Stephen Hawking’s God
In his best-selling book “A Brief History of Time”, physicist Stephen Hawking claimed that when physicists find the theory he and his colleagues are looking for - a so-called “theory of everything” - then they will have seen into “the mind of God”. Hawking is by no means the only scientist who has associated God with the laws of physics. Nobel laureate Leon Lederman, for example, has made a link between God and a subatomic particle known as the Higgs boson. Lederman has suggested that when physicists find this particle in their accelerators it will be like looking into the face of God. But what kind of God are these physicists talking about?
Theoretical physicist and Nobel laureate Steven Weinberg suggests that in fact this is not much of a God at all. Weinberg notes that traditionally the word “God” has meant “an interested personality”. But that is not what Hawking and Lederman mean. Their “god”, he says, is really just “an abstract principle of order and harmony”, a set of mathematical equations. Weinberg questions then why they use the word “god” at all. He makes the rather profound point that “if language is to be of any use to us, then we ought to try and preserve the meaning of words, and ‘god’ historically has not meant the laws of nature.” The question of just what is “God” has taxed theologians for thousands of years; what Weinberg reminds us is to be wary of glib definitions.
God and Time
In his book “A Brief History of Time” physicist Stephen Hawking made the claim that if his “no-boundary cosmology” was correct then there would be no need for a creator. His cosmological model proposes that there was no precise moment when the universe “began”, because there was no precise moment when time began. Because of that Hawking, claimed, there would be no role for a creator. In Hawking’s model, the quality called time emerged out of a kind of quantum fuzz in which there was, at least at the initial moment of the big bang, an “imaginary” component of time. This term, does not mean a kind of Alice-in-Wonderland time, it has a precise mathematical meaning - relating to what are called complex numbers. The details of imaginary time are not important, what matters rather is Hawking’s notion that time as we know it did not begin at a specific point, but gradually emerged from something more complex. According to Hawking, the universe did not begin “in” time, rather time itself came into being with the universe.
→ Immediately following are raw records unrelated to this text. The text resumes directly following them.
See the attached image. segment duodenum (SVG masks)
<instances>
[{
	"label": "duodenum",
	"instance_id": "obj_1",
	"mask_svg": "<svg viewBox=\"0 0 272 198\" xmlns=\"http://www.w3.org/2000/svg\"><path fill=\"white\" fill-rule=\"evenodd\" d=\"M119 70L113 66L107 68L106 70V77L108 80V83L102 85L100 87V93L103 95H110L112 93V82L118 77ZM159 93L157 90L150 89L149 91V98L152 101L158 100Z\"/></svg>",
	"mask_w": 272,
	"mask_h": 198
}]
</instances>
But if Hawking sees this as an argument against a creator, physicist and theologian Robert Russell begs to differ. Russell points out that Hawking’s idea is very similar to the idea proposed over 1500 years ago by the great early Christian theologian, Saint Augustine. Augustine too declared that the universe was not created in time, but rather with time. As Russell notes, here is a beautiful instance where classic theology and contemporary science are very much in sync with one another. “You have an interesting picture of two very different cultures,” he says, “but a similar intellectual question being asked in both cases.” And, moreover, similar answers being given. What this shows us, Russell says, is that “Hawking is actually our ally, theologically, because he tells us that the notion of a finite universe as the creation of God can be sustained, whether or not it has a beginning point.”